The U.S. National Highway Traffic Safety Administration (NHTSA) has launched a preliminary investigation into Amazon robotaxi company Zoox after reports of two crashes involving motorcycles.

In both cases, motorcyclists rear-ended Zoox’s Toyota Highlander test vehicles after the cars suddenly applied their brakes. Both testers were operating in self-driving mode during the daytime, and within the intended limits of their autonomous systems.

The investigation will look into the safety of about 500 of the Amazon-owned robotaxi models. This doesn’t cover Zoox’s custom autonomous vehicles.

A Zoox spokesperson told Techopedia the company was “currently reviewing” the NHTSA investigation and didn’t have more to share. The company stated that cooperation and transparency were of “utmost importance,” and that it would work with the agency to answer questions.

The NHTSA launched a 2023 investigation into claims the Amazon brand’s robotaxi met federal safety standards without receiving a government exemption.

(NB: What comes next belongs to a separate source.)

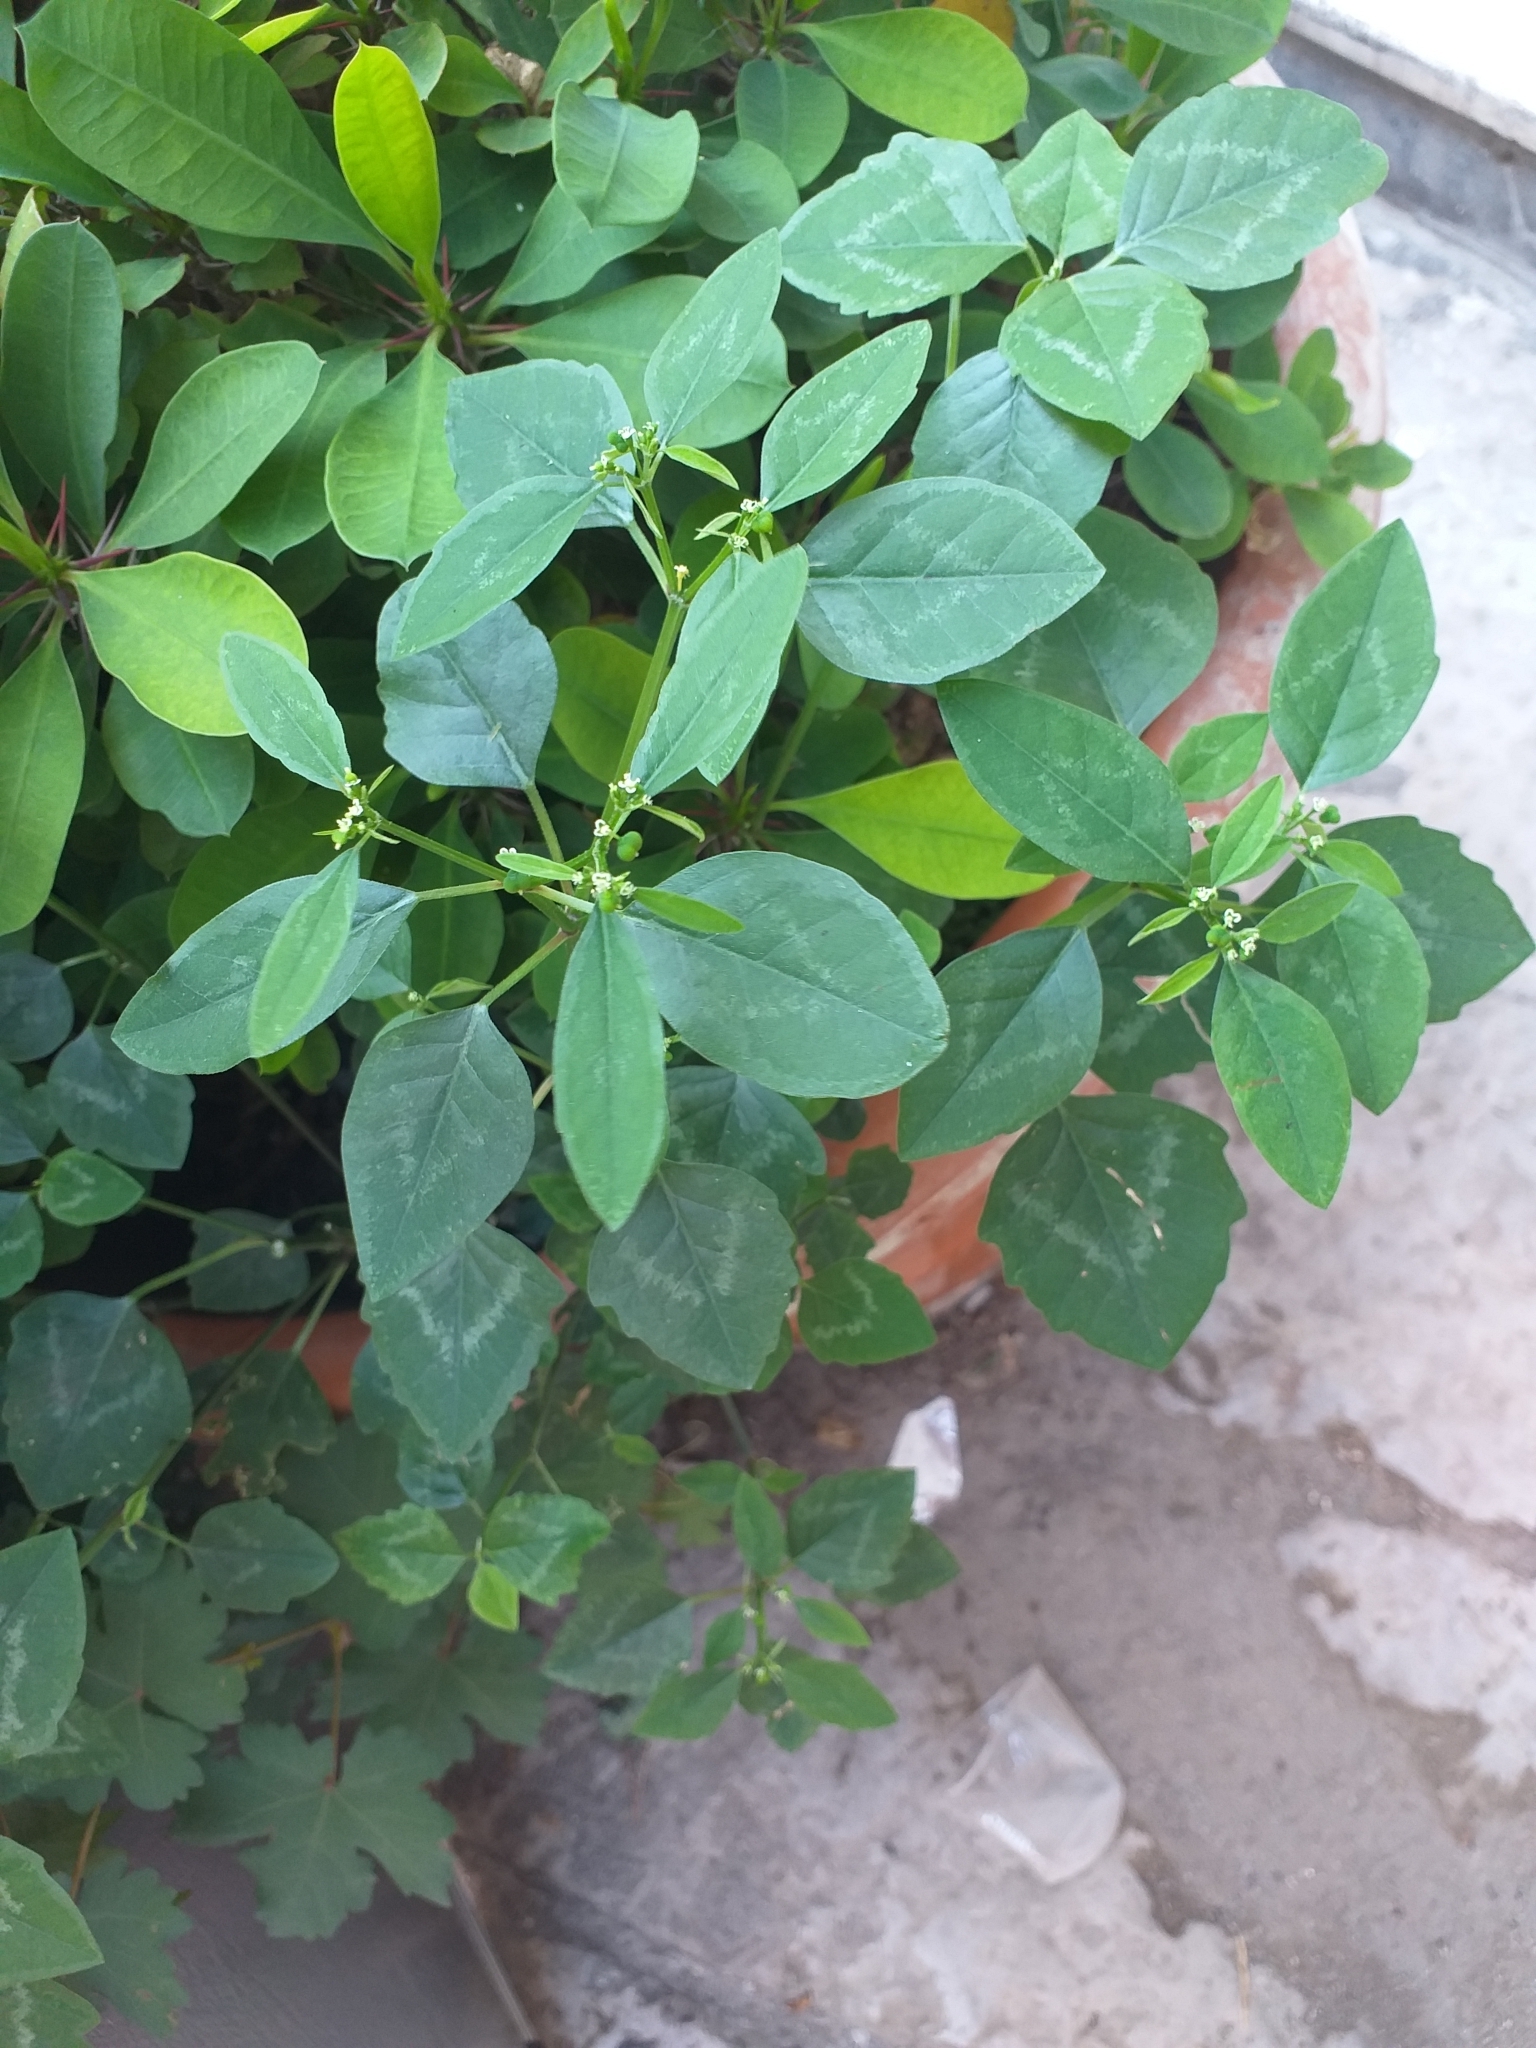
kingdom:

The case came just weeks after GM’s Cruise resumed testing after halting its driverless taxi service in October last year. California banned Cruise from using vehicles after one of them struck and injured a pedestrian in San Francisco. The return is limited to manual driving in Phoenix, Arizona, and doesn’t include passengers.

It also came several weeks before Tesla’s planned robotaxi announcement on August 8th. Elon Musk has long discussed the feature, including the possibility that owners could make money by letting their cars pick up passengers in spare hours.

Zoox, Cruise, and others have maintained that their autonomous cars are safer than human-driven equivalents. They’re theoretically less prone to errors and will strictly obey rules. True or not, that hasn’t alleviated concerns that cars might crash due to bugs or poor designs.

While states like Arizona, California, and Nevada have welcomed self-driving cars, including paid passenger service, other states have been cautious. The incidents with Amazon robotaxi operations may draw further scrutiny.

Update 5/15 9:44AM ET: The article previously stated that Zoox’s custom robotaxi only started driving in March. It’s been in use since February 2023; in March this year, the company expanded operations to include nighttime driving, light rain driving, and higher speeds. We’ve updated the story accordingly.